コラム

2025/10/14 コラム

試用期間中の解雇は不当か?「お試し」ではない法的意味と対処法 

はじめに

日本で最も誤解されている雇用慣行「試用期間」

「試用期間中だから、能力が低いと判断されれば解雇されても仕方ない」
「まだ本採用ではないのだから、会社が自由に解雇できるのは当然だ」

会社側だけでなく、驚くほど多くの労働者の方が、このように「試用期間」を誤解しています。しかし、これは法的には完全な間違いです。試用期間は、企業が従業員を自由に品定めし、気に入らなければ一方的に契約を打ち切れる「お試し期間」では断じてありません。

試用期間付きで雇用されたその日から、あなたは会社の従業員であり、労働契約法によってその地位は手厚く保護されています。「試用期間であること」を理由とした安易な解雇は、違法な「不当解雇」として無効になる可能性が極めて高いのです。

本稿では、試用期間中の解雇が法的にどのように扱われるのか、その厳格なルールをご説明するとともに、もし不当に解雇を告げられた場合に、ご自身の権利を守るために何をすべきかを具体的に解説します。

試用期間の法的な正体:「解約権留保付労働契約」

→ 提示エントリー:
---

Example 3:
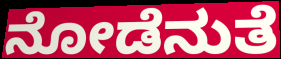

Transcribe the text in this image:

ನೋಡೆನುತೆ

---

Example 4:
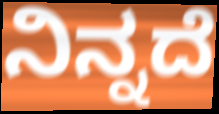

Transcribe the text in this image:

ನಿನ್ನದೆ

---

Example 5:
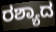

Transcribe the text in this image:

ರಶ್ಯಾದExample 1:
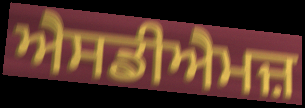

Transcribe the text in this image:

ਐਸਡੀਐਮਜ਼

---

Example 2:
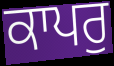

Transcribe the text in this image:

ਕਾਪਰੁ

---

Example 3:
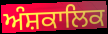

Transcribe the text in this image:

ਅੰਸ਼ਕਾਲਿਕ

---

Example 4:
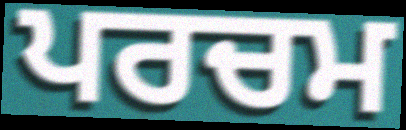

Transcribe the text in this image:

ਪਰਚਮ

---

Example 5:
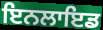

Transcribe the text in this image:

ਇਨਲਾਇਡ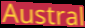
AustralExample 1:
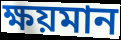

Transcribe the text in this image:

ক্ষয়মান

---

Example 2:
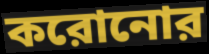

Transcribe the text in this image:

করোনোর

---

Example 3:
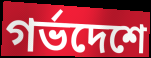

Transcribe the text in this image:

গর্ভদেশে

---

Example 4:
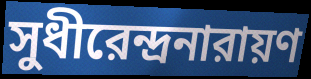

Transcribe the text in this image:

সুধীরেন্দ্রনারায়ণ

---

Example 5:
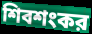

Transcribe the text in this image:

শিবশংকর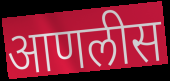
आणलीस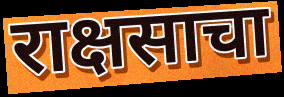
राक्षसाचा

...

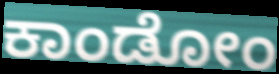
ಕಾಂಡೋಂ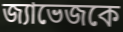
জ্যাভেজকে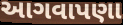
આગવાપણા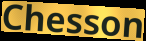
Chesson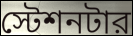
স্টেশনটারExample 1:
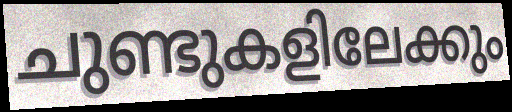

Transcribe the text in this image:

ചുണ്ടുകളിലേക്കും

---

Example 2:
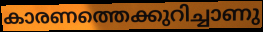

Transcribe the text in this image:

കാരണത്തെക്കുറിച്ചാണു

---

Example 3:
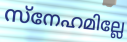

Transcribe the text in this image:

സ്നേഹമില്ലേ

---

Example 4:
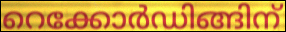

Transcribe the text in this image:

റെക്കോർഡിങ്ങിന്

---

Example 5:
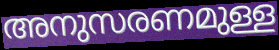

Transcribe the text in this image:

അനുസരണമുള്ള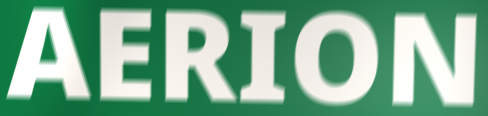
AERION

→ 指示: 抜粋箇所の「2025/10/14 コラム」と「る可能性が極めて高いのです。」の間を両端も含めて書き出し、その範囲の「労働契約法」を「労働基準法」に置き換えてください。

→ 出力全文:
2025/10/14 コラム

試用期間中の解雇は不当か?「お試し」ではない法的意味と対処法 

はじめに

日本で最も誤解されている雇用慣行「試用期間」

「試用期間中だから、能力が低いと判断されれば解雇されても仕方ない」
「まだ本採用ではないのだから、会社が自由に解雇できるのは当然だ」

会社側だけでなく、驚くほど多くの労働者の方が、このように「試用期間」を誤解しています。しかし、これは法的には完全な間違いです。試用期間は、企業が従業員を自由に品定めし、気に入らなければ一方的に契約を打ち切れる「お試し期間」では断じてありません。

試用期間付きで雇用されたその日から、あなたは会社の従業員であり、労働基準法によってその地位は手厚く保護されています。「試用期間であること」を理由とした安易な解雇は、違法な「不当解雇」として無効になる可能性が極めて高いのです。